Here's a visual sample of what I mean by 'histogram skewed to a few buckets'. I have the same 10 random data values from 1-100 listed in the picture, but by dividing up the histogram range differently, I get two radically different histograms with different selectivity estimates for specific values. (Where the selectivity is the number of times a predicate is expected to appear in a single bucket).
If I searched for the value '18' (
... WHERE col = 18
), the selectivity in the histogram is the same (1/1) and (1/1), but the value '61' (... WHERE col = 61
) has very different histogram estimates: (1/1) in the first case, but (1/9) in the second.This difference in the statistical distributions provides the optimizer with different estimates for the cardinalities of joins (where we are expecting to pull back more/less rows than anticipated because of the estimate, thus changing the underlying access plan of the query).
By performing a
DROP STATISTICS
, you are manually resetting the histogram ranges in the above diagram....I see a broken link instead of the image in your comment.
... actually, we have broken permissions.

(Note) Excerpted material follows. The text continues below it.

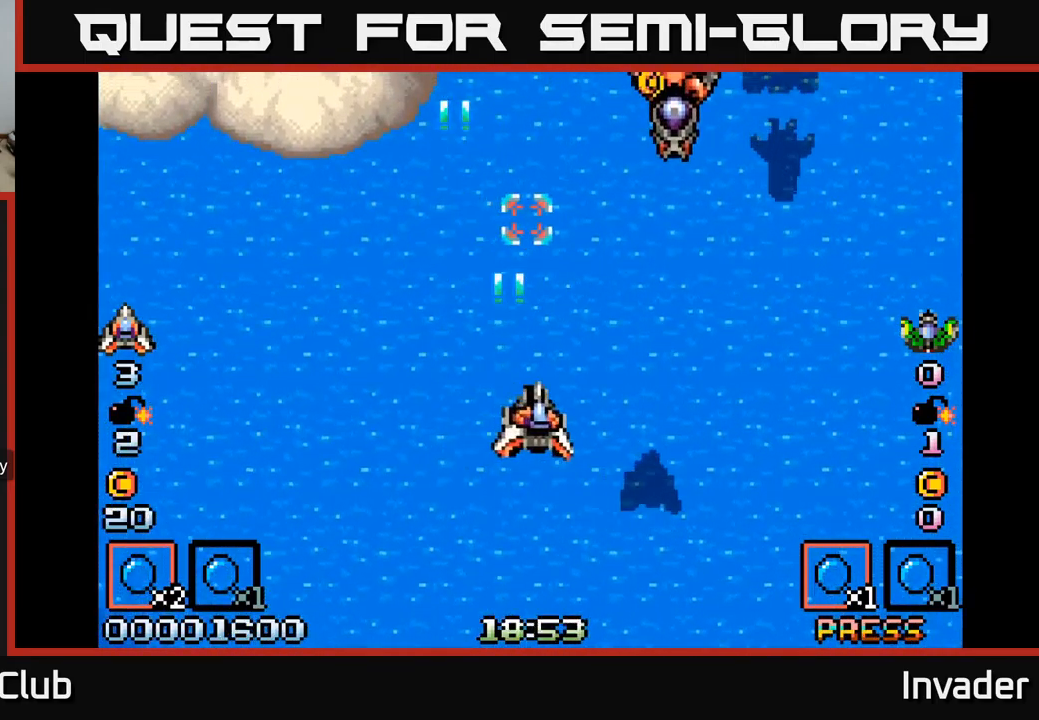
{"buttons": ["B", "DPAD_LEFT"], "right_stick": "center", "events": [[67, "B", "down"], [167, "B", "up"], [267, "B", "down"], [333, "B", "up"], [383, "DPAD_RIGHT", "up"], [417, "B", "down"], [417, "DPAD_LEFT", "down"]]}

The image is now there, but nobody can see it. I have messaged our forum administrator about this issue - hopefully it will be resolved shortly.
I still can't see the picture. But I think, I understand what you are trying to explain: During the ongoing statistics update, the number of buckets are not changed, but only high/low values and selectivity of the given buckets, right?
Would it be sufficient to just drop the statistics periodically ? Without creating manually. When will they be created again ? Or when can I see something again in the SYSCOLSTAT ?
Thanks for the hints and the motivation. I will try to get some more details. Will play with some options.
Is there a chance, this behavior is better in SQLAny 16 ? I mean the Statistics Governor was new in 12.
Correct. (And this is more evident now that my Excel picture is there ... although my text example makes no sense now, since my random data was reset by the time I captured my picture... whoops).
The high/low values for the buckets aren't changed that often in the actual database statistics - DROP/CREATE STATISTICS forces this operation. This is why you are more likely to see "skew" on tables that are constantly being updated.
If that is what routinely 'solves the issue' for you, and you can verify between a 'fast' and a 'slow' graphical plan that the selectivity of the sargable predicates on your queries is the only thing that's changing between these conditions, then yes this may be an option for you. It would be best to confirm that this is indeed happening first though - I haven't heard of such evidence in this thread yet.
If you only 'DROP' statistics and do not 'CREATE' statistics, the statistics are populated as we execute SELECT/INSERT/UPDATE/DELETE operations over the existing values. Initial operations are possibly going to be slower, since we'll assume we'll need to scan larger amounts of rows without the statistics to help estimate the work.
Thanks for the explanations and confirmations. I'm working on getting some comparable plans.
But, still, is there a way to see whether the Statistic Governor has already detected the wrong estimates?
I wonder why it is not cleaned up automatically.
SELECT CONNECTION_PROPERTY ( 'update_statistics' ); returns 'On'.
Help says, that the statistics governor checks every 30 minutes when the statistics are flushed.
Is there a way to detect that the governor is running?
Help also says, that the governor stops maintenance on statistics that are hard to fix ...
Is there a way to get some more info about the current state of the governor?
Or am I wrong if I expect that this should be detected by the governor?